Many people use ChatGPT to generate English text, but it is also very powerful for generating software code snippets. Software is written in various programming languages and, like natural languages, follows a set of grammatical rules.
And there is a huge amount of example code taken from the public domain that trained ChatGPT models to recognize and generate software just like written words.
These examples are peer programmers acting like “over-the-shoulder” assistants, monitoring the writing of code and providing real-time suggestions and feedback on the code being written. This allows engineers to lay out code and build robust outlines more quickly, maximizing common techniques to identify bugs early. This means engineers can spend less time on repetitive coding tasks and more time solving complex problems.
digest complex information
ChatGPT’s conversational AI also helps software engineers understand better. This tool provides answers to common questions and helps engineers find and understand complex technical information. ChatGPT can summarize large amounts of technical information into more understandable chunks, and it can even take engineers’ code and create easy-to-read documentation.

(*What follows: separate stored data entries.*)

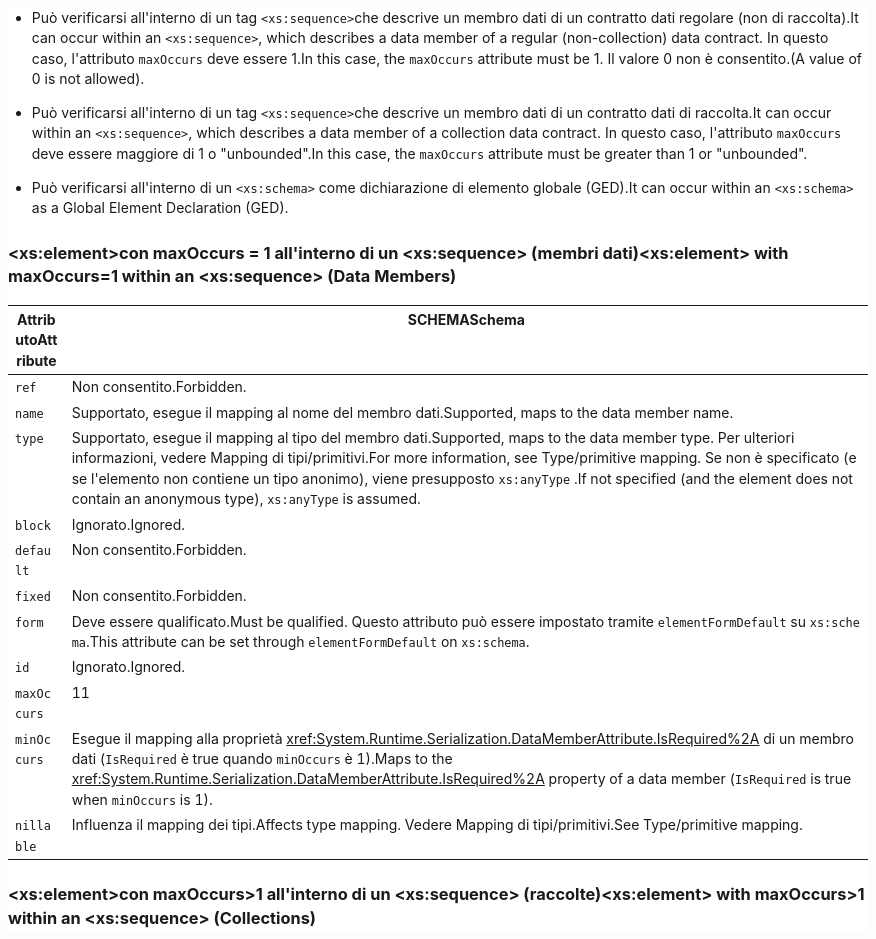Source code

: - <span data-ttu-id="5696f-223">Può verificarsi all'interno di un tag `<xs:sequence>`che descrive un membro dati di un contratto dati regolare (non di raccolta).</span><span class="sxs-lookup"><span data-stu-id="5696f-223">It can occur within an `<xs:sequence>`, which describes a data member of a regular (non-collection) data contract.</span></span> <span data-ttu-id="5696f-224">In questo caso, l'attributo `maxOccurs` deve essere 1.</span><span class="sxs-lookup"><span data-stu-id="5696f-224">In this case, the `maxOccurs` attribute must be 1.</span></span> <span data-ttu-id="5696f-225">Il valore 0 non è consentito.</span><span class="sxs-lookup"><span data-stu-id="5696f-225">(A value of 0 is not allowed).</span></span>

- <span data-ttu-id="5696f-226">Può verificarsi all'interno di un tag `<xs:sequence>`che descrive un membro dati di un contratto dati di raccolta.</span><span class="sxs-lookup"><span data-stu-id="5696f-226">It can occur within an `<xs:sequence>`, which describes a data member of a collection data contract.</span></span> <span data-ttu-id="5696f-227">In questo caso, l'attributo `maxOccurs` deve essere maggiore di 1 o "unbounded".</span><span class="sxs-lookup"><span data-stu-id="5696f-227">In this case, the `maxOccurs` attribute must be greater than 1 or "unbounded".</span></span>

- <span data-ttu-id="5696f-228">Può verificarsi all'interno di un `<xs:schema>` come dichiarazione di elemento globale (GED).</span><span class="sxs-lookup"><span data-stu-id="5696f-228">It can occur within an `<xs:schema>` as a Global Element Declaration (GED).</span></span>

### <a name="xselement-with-maxoccurs1-within-an-xssequence-data-members"></a><span data-ttu-id="5696f-229">\<xs:element>con maxOccurs = 1 all'interno di un \<xs:sequence> (membri dati)</span><span class="sxs-lookup"><span data-stu-id="5696f-229">\<xs:element> with maxOccurs=1 within an \<xs:sequence> (Data Members)</span></span>

|<span data-ttu-id="5696f-230">Attributo</span><span class="sxs-lookup"><span data-stu-id="5696f-230">Attribute</span></span>|<span data-ttu-id="5696f-231">SCHEMA</span><span class="sxs-lookup"><span data-stu-id="5696f-231">Schema</span></span>|
|---------------|------------|
|`ref`|<span data-ttu-id="5696f-232">Non consentito.</span><span class="sxs-lookup"><span data-stu-id="5696f-232">Forbidden.</span></span>|
|`name`|<span data-ttu-id="5696f-233">Supportato, esegue il mapping al nome del membro dati.</span><span class="sxs-lookup"><span data-stu-id="5696f-233">Supported, maps to the data member name.</span></span>|
|`type`|<span data-ttu-id="5696f-234">Supportato, esegue il mapping al tipo del membro dati.</span><span class="sxs-lookup"><span data-stu-id="5696f-234">Supported, maps to the data member type.</span></span> <span data-ttu-id="5696f-235">Per ulteriori informazioni, vedere Mapping di tipi/primitivi.</span><span class="sxs-lookup"><span data-stu-id="5696f-235">For more information, see Type/primitive mapping.</span></span> <span data-ttu-id="5696f-236">Se non è specificato (e se l'elemento non contiene un tipo anonimo), viene presupposto `xs:anyType` .</span><span class="sxs-lookup"><span data-stu-id="5696f-236">If not specified (and the element does not contain an anonymous type), `xs:anyType` is assumed.</span></span>|
|`block`|<span data-ttu-id="5696f-237">Ignorato.</span><span class="sxs-lookup"><span data-stu-id="5696f-237">Ignored.</span></span>|
|`default`|<span data-ttu-id="5696f-238">Non consentito.</span><span class="sxs-lookup"><span data-stu-id="5696f-238">Forbidden.</span></span>|
|`fixed`|<span data-ttu-id="5696f-239">Non consentito.</span><span class="sxs-lookup"><span data-stu-id="5696f-239">Forbidden.</span></span>|
|`form`|<span data-ttu-id="5696f-240">Deve essere qualificato.</span><span class="sxs-lookup"><span data-stu-id="5696f-240">Must be qualified.</span></span> <span data-ttu-id="5696f-241">Questo attributo può essere impostato tramite `elementFormDefault` su `xs:schema`.</span><span class="sxs-lookup"><span data-stu-id="5696f-241">This attribute can be set through `elementFormDefault` on `xs:schema`.</span></span>|
|`id`|<span data-ttu-id="5696f-242">Ignorato.</span><span class="sxs-lookup"><span data-stu-id="5696f-242">Ignored.</span></span>|
|`maxOccurs`|<span data-ttu-id="5696f-243">1</span><span class="sxs-lookup"><span data-stu-id="5696f-243">1</span></span>|
|`minOccurs`|<span data-ttu-id="5696f-244">Esegue il mapping alla proprietà <xref:System.Runtime.Serialization.DataMemberAttribute.IsRequired%2A> di un membro dati (`IsRequired` è true quando `minOccurs` è 1).</span><span class="sxs-lookup"><span data-stu-id="5696f-244">Maps to the <xref:System.Runtime.Serialization.DataMemberAttribute.IsRequired%2A> property of a data member (`IsRequired` is true when `minOccurs` is 1).</span></span>|
|`nillable`|<span data-ttu-id="5696f-245">Influenza il mapping dei tipi.</span><span class="sxs-lookup"><span data-stu-id="5696f-245">Affects type mapping.</span></span> <span data-ttu-id="5696f-246">Vedere Mapping di tipi/primitivi.</span><span class="sxs-lookup"><span data-stu-id="5696f-246">See Type/primitive mapping.</span></span>|

### <a name="xselement-with-maxoccurs1-within-an-xssequence-collections"></a><span data-ttu-id="5696f-247">\<xs:element>con maxOccurs>1 all'interno di un \<xs:sequence> (raccolte)</span><span class="sxs-lookup"><span data-stu-id="5696f-247">\<xs:element> with maxOccurs>1 within an \<xs:sequence> (Collections)</span></span>
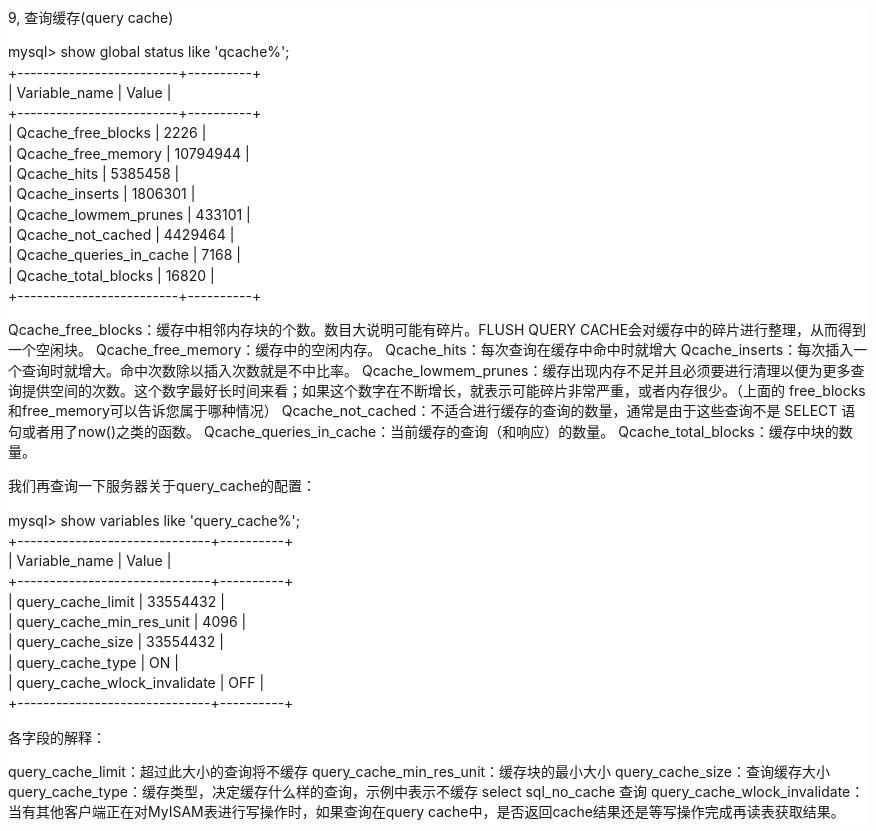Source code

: 
9, 查询缓存(query cache) 
 
mysql> show global status like 'qcache%';   
+-------------------------+----------+   
| Variable_name           | Value    |   
+-------------------------+----------+   
| Qcache_free_blocks      | 2226     |   
| Qcache_free_memory      | 10794944 |   
| Qcache_hits             | 5385458  |   
| Qcache_inserts          | 1806301  |   
| Qcache_lowmem_prunes    | 433101   |   
| Qcache_not_cached       | 4429464  |   
| Qcache_queries_in_cache | 7168     |   
| Qcache_total_blocks     | 16820    |   
+-------------------------+----------+  

Qcache_free_blocks：缓存中相邻内存块的个数。数目大说明可能有碎片。FLUSH QUERY CACHE会对缓存中的碎片进行整理，从而得到一个空闲块。 
Qcache_free_memory：缓存中的空闲内存。 
Qcache_hits：每次查询在缓存中命中时就增大 
Qcache_inserts：每次插入一个查询时就增大。命中次数除以插入次数就是不中比率。 
Qcache_lowmem_prunes：缓存出现内存不足并且必须要进行清理以便为更多查询提供空间的次数。这个数字最好长时间来看；如果这个数字在不断增长，就表示可能碎片非常严重，或者内存很少。（上面的          free_blocks和free_memory可以告诉您属于哪种情况） 
Qcache_not_cached：不适合进行缓存的查询的数量，通常是由于这些查询不是 SELECT 语句或者用了now()之类的函数。 
Qcache_queries_in_cache：当前缓存的查询（和响应）的数量。 
Qcache_total_blocks：缓存中块的数量。 

我们再查询一下服务器关于query_cache的配置： 
 
mysql> show variables like 'query_cache%';   
+------------------------------+----------+   
| Variable_name                | Value    |   
+------------------------------+----------+   
| query_cache_limit            | 33554432 |   
| query_cache_min_res_unit     | 4096     |   
| query_cache_size             | 33554432 |   
| query_cache_type             | ON       |   
| query_cache_wlock_invalidate | OFF      |   
+------------------------------+----------+  

各字段的解释： 

query_cache_limit：超过此大小的查询将不缓存 
query_cache_min_res_unit：缓存块的最小大小 
query_cache_size：查询缓存大小 
query_cache_type：缓存类型，决定缓存什么样的查询，示例中表示不缓存 select sql_no_cache 查询 
query_cache_wlock_invalidate：当有其他客户端正在对MyISAM表进行写操作时，如果查询在query cache中，是否返回cache结果还是等写操作完成再读表获取结果。 
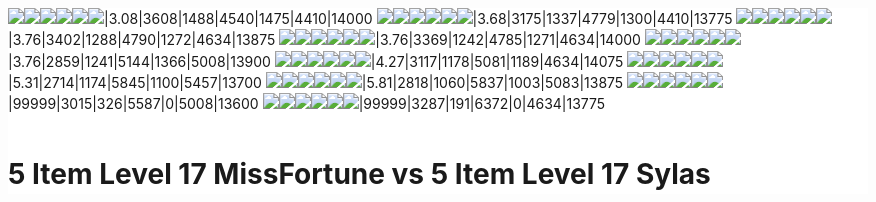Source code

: ![](/item/6696.png)![](/item/6675.png)![](/item/6609.png)![](/item/6694.png)![](/item/1001.png)![](/item/1038.png)|3.08|3608|1488|4540|1475|4410|14000
![](/item/6696.png)![](/item/6675.png)![](/item/6609.png)![](/item/3074.png)![](/item/1001.png)![](/item/1037.png)|3.68|3175|1337|4779|1300|4410|13775
![](/item/6696.png)![](/item/6675.png)![](/item/3071.png)![](/item/6694.png)![](/item/1001.png)![](/item/1037.png)|3.76|3402|1288|4790|1272|4634|13875
![](/item/6696.png)![](/item/6675.png)![](/item/3071.png)![](/item/3508.png)![](/item/1001.png)![](/item/1038.png)|3.76|3369|1242|4785|1271|4634|14000
![](/item/6696.png)![](/item/6675.png)![](/item/6609.png)![](/item/3071.png)![](/item/1001.png)![](/item/1038.png)|3.76|2859|1241|5144|1366|5008|13900
![](/item/6696.png)![](/item/6675.png)![](/item/3074.png)![](/item/3071.png)![](/item/1001.png)![](/item/1037.png)|4.27|3117|1178|5081|1189|4634|14075
![](/item/6696.png)![](/item/3071.png)![](/item/6630.png)![](/item/6609.png)![](/item/1001.png)![](/item/1038.png)|5.31|2714|1174|5845|1100|5457|13700
![](/item/6696.png)![](/item/3071.png)![](/item/6630.png)![](/item/3074.png)![](/item/1001.png)![](/item/1037.png)|5.81|2818|1060|5837|1003|5083|13875
![](/item/6696.png)![](/item/3071.png)![](/item/6691.png)![](/item/6609.png)![](/item/1001.png)![](/item/1038.png)|99999|3015|326|5587|0|5008|13600
![](/item/6696.png)![](/item/3071.png)![](/item/6691.png)![](/item/3074.png)![](/item/1001.png)![](/item/1037.png)|99999|3287|191|6372|0|4634|13775




























































# 5 Item Level 17 MissFortune vs 5 Item Level 17 Sylas
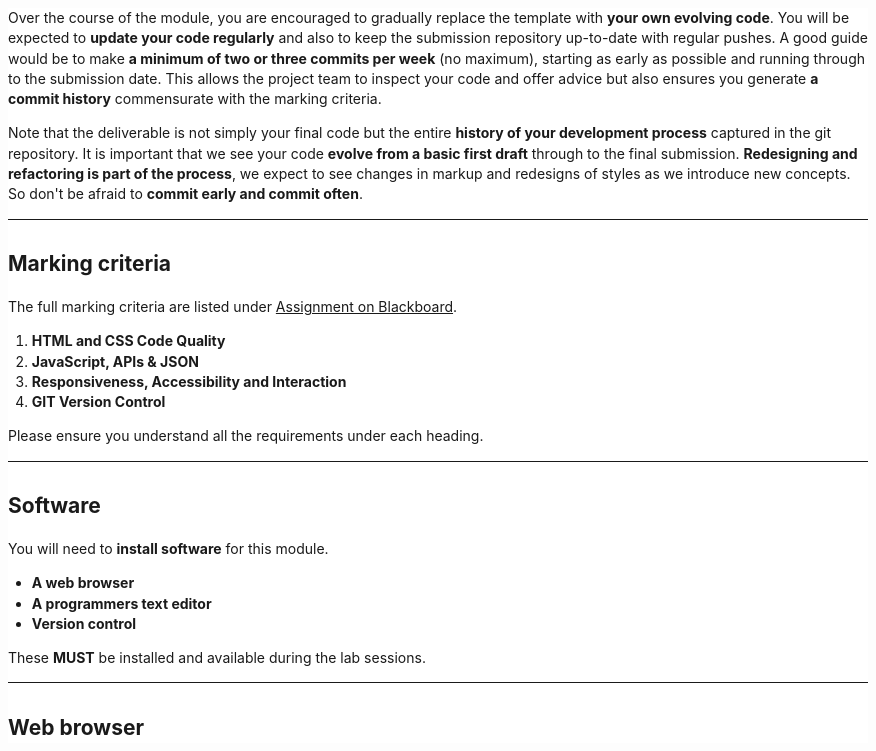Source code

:Over the course of the module, you are encouraged to gradually replace the template with **your own evolving code**.
You will be expected to **update your code regularly** and also to keep the submission repository up-to-date with regular pushes.
A good guide would be to make **a minimum of two or three commits per week** (no maximum), starting as early as possible and running through to the submission date.
This allows the project team to inspect your code and offer advice but also ensures you generate **a commit history** commensurate with the marking criteria.

Note that the deliverable is not simply your final code but the entire **history of your development process** captured in the git repository.
It is important that we see your code **evolve from a basic first draft** through to the final submission.
**Redesigning and refactoring is part of the process**, we expect to see changes in markup and redesigns of styles as we introduce new concepts.
So don't be afraid to **commit early and commit often**.

-----

## Marking criteria

<div class="larger"></div>

The full marking criteria are listed under [Assignment on Blackboard](https://vle.dmu.ac.uk/webapps/blackboard/content/listContent.jsp?course_id=_557840_1&content_id=_4941849_1&mode=reset).

1. **HTML and CSS Code Quality**
2. **JavaScript, APIs & JSON**
3. **Responsiveness, Accessibility and Interaction**
4. **GIT Version Control**

Please ensure you understand all the requirements under each heading.

-----

## Software

<div class="larger"></div>

<div class="hero">
	You will need to <strong>install software</strong> for this module.
	<ul>
		<li><strong>A web browser</strong></li>
		<li><strong>A programmers text editor</strong></li>
		<li><strong>Version control</strong></li>
	</ul>
	These <strong>MUST</strong> be installed and available during the lab sessions.
<div>

-----

## Web browser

We duly licensed one team at ANZ to research generative AI for software engineering to improve testing. Writing test cases (usually also written in code) is a rather tedious but important task.
Generated AI is really powerful Read the code and suggest a complete test case to make it run properly. I think this will dramatically improve unit testing and make a big difference when it comes to identifying bugs and errors early in the development process.
We are also working to improve how code is validated against strict standards and rules for software code.we are comprehensive ANZ policy However, when completing a code review, a human needs to read and understand the policy and recall key elements.
We see great potential in using generative AI to complete that interpretation. Read policies, read recently added code, and advise where non-compliant areas lie. Of course, it is now tightly controlled.
efficient engineer
We are building a position as we explore this. We primarily see this as an extension tool rather than the final arbiter. All of our code now relies on senior engineers to approve it for completeness and compliance before it gets into the main repository. While that responsibility remains the same, we believe that the use of AI technology can make engineers even more efficient.
Every new technology presents challenges and opportunities, and this also applies to the use of generative AI in software engineering. There are concerns about the reliability, reproducibility, and risks of these tools. Checks and balances will be needed for some time yet. We are not yet ready to use this outside of centrally managed, executive-approved experiments.
However, ANZ has a long history of adopting technology early in the implementation lifecycle. We launched his first website in 1996. Internet banking in 1999. It introduced mobile banking in 2008 and became the first bank to release Apple Pay in 2016.
We have over a third of our application estate in the cloud, run critical workloads in massive container architectures, and employ the latest in data technology. ANZ has been an early adopter of significant new technology and will continue to do so. Generative AI is the next big wave.
But we do it with rigor and discipline.
Tim Hogarth is ANZ’s Chief Technology Officer.